The timing is particularly fraught. With US-Israel preparations for renewed Iran strikes advancing and Gaza negotiations deadlocked, the al-Haddad killing removes a potential interlocutor while raising the stakes for all parties. Hamas must now reconstitute military command amid external pressure to disarm. Israel must manage potential retaliation while coordinating Iran operations with Washington. Regional actors, particularly Gulf states attempting to balance relations with both Iran and the West, face renewed pressure to choose sides.

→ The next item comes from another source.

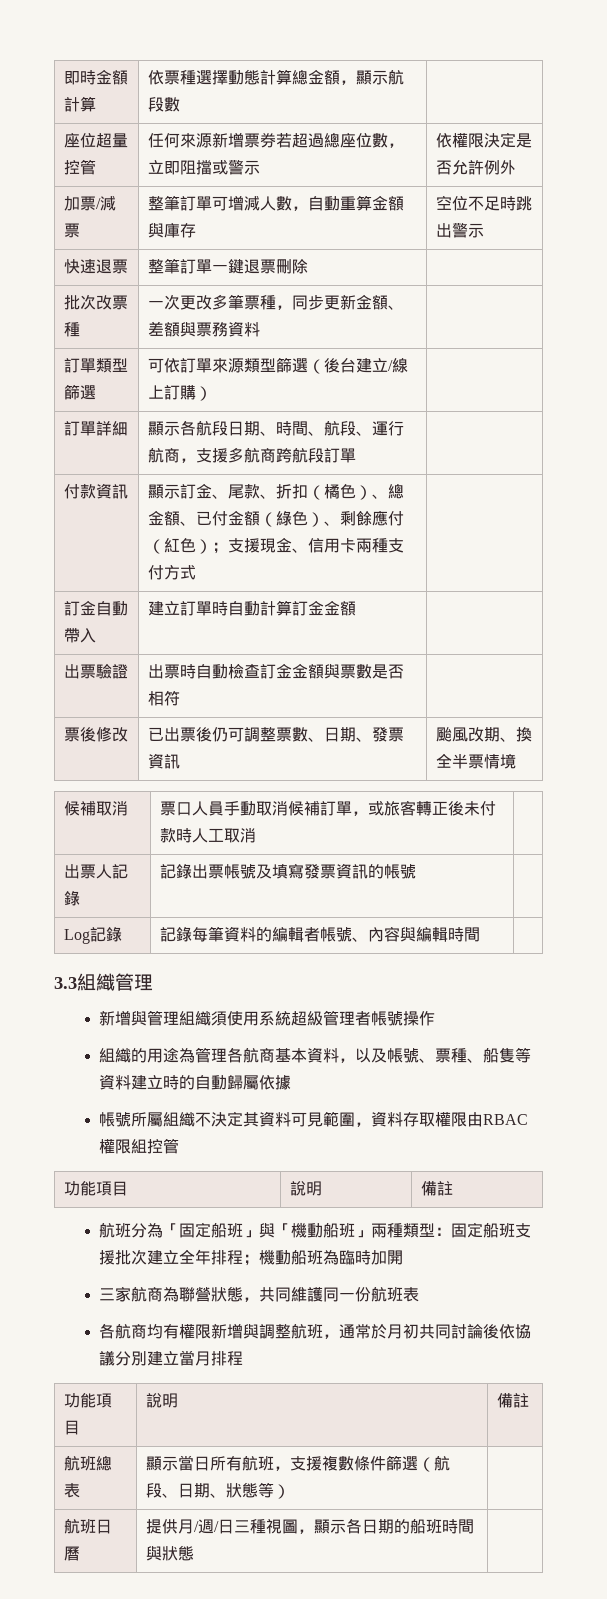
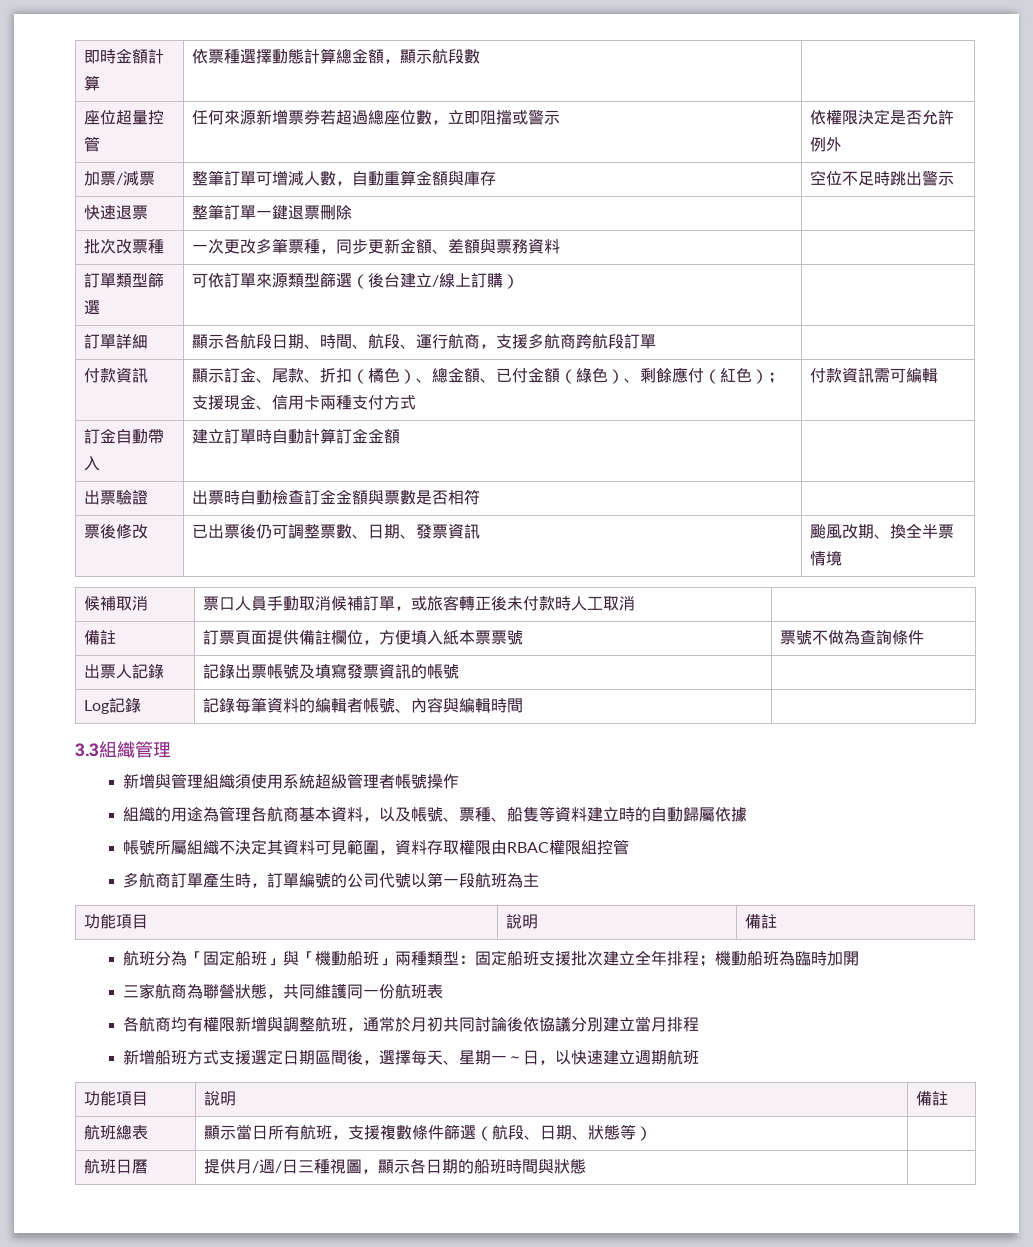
(197, 572) none -> [809,367,938,383] 付款資訊需可編輯
(257, 835) none -> [83,630,116,645] [202,630,523,645] [779,629,924,645] // 備註 | 訂票頁面提供備註欄位，方便填入紙本票票號 | 票號不做為查詢條件
(180, 1146) none -> [123,872,540,888] // 多航商訂單產生時，訂單編號的公司代號以第一段航班為主
(244, 1358) none -> [123,1049,700,1065] // 新增船班方式支援選定日期區間後，選擇每天、星期一～日，以快速建立週期航班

The humanitarian dimension compounds these strategic dilemmas. Two million Palestinians in Gaza remain trapped between a stalled peace process and an occupying force that has killed 850 people during a nominal ceasefire. The al-Haddad strike will likely trigger Israeli security operations that further restrict movement and economic activity, deepening the enclave’s isolation regardless of whether Hamas attempts retaliation.
What to watch
Hamas’s choice of successor will signal the organisation’s strategic direction — a hardline military figure suggests retaliation and renewed resistance, while a political appointment might indicate willingness to resume negotiations despite the killing. Israeli intelligence assessments of Hamas’s remaining strike capability will drive decisions on settlement expansion and permanent military presence in Gaza. US-Israel coordination on Iran operations may accelerate if officials perceive a brief window before potential Hamas retaliation complicates the regional picture. Watch for statements from Egypt and Qatar, both of which mediated the October ceasefire and retain communication channels with Hamas leadership. Any breakdown in their mediation efforts would eliminate the primary diplomatic circuit for de-escalation. Finally, monitor IDF force posture in southern Israel — a sustained elevation beyond the current heightened readiness would suggest intelligence indicating imminent Hamas action.